Konflik berasal dari kata kerja Latin configere yang berarti saling memukul. Secara sosiologis, konflik diartikan sebagai suatu proses sosial antara dua orang atau lebih (bisa juga kelompok) dimana salah satu pihak berusaha menyingkirkan pihak lain dengan menghancurkannya atau membuatnya tidak berdaya.
Konflik dilatarbelakangi oleh perbedaan ciri-ciri yang dibawa individu dalam suatu interaksi. perbedaan-perbedaan tersebut diantaranya adalah menyangkut ciri fisik, kepandaian, pengetahuan, adat istiadat, keyakinan, dan lain sebagainya. Dengan dibawa sertanya ciri-ciri individual dalam interaksi sosial, konflik merupakan situasi yang wajar dalam setiap masyarakat dan tidak satu masyarakat pun yang tidak pernah mengalami konflik antar anggotanya atau dengan kelompok masyarakat lainnya, konflik hanya akan hilang bersamaan dengan hilangnya masyarakat itu sendiri.

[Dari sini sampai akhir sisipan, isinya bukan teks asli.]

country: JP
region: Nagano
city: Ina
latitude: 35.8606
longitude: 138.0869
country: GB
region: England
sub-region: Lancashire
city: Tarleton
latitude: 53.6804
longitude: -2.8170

Dalam sosiologi, kita mengenal adanya teori konflik yang berupaya memahami konflik dari sudut pandang ilmu sosial. Teori konflik adalah sebuah teori yang memandang bahwa perubahan sosial tidak terjadi melalui proses penyesuaian nilai-nilai yang membawa perubahan, tetapi terjadi akibat adanya konflik yang menghasilkan kompromi-kompromi yang berbeda dengan kondisi semula. Teori konflik lahir sebagai sebuah antitesis dari teori struktural fungsional yang memandang pentingnya keteraturan dalam masyarakat.

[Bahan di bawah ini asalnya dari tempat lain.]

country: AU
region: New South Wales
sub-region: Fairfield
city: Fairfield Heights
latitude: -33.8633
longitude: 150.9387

Teori konflik yang terkenal adalah teori yang disampaikan oleh Karl Mark, bagi Mark konflik adalah sesuatu yang perlu karena merupakan sebab terciptanya perubahan. Teori konflik Mark yang terkenal adalah teori konflik kelas dimana dalam masyarakat terdapat dua kelas yaitu kelas pemilik modal (borjuis) dan kelas pekerja miskin (proletar). Kaum borjuis selalu mengeksploitasi kaum proleter dalam proses produksi. Eksploitasi yang dilakukan kaum borjuis terhadap kaum proletar secara terus menerus pada ahirnya akan membangkitkan kesadaran kaum proletar untuk bangkit melawan sehingga terjadilah perubahan sosial besar, yaitu revolusi sosial.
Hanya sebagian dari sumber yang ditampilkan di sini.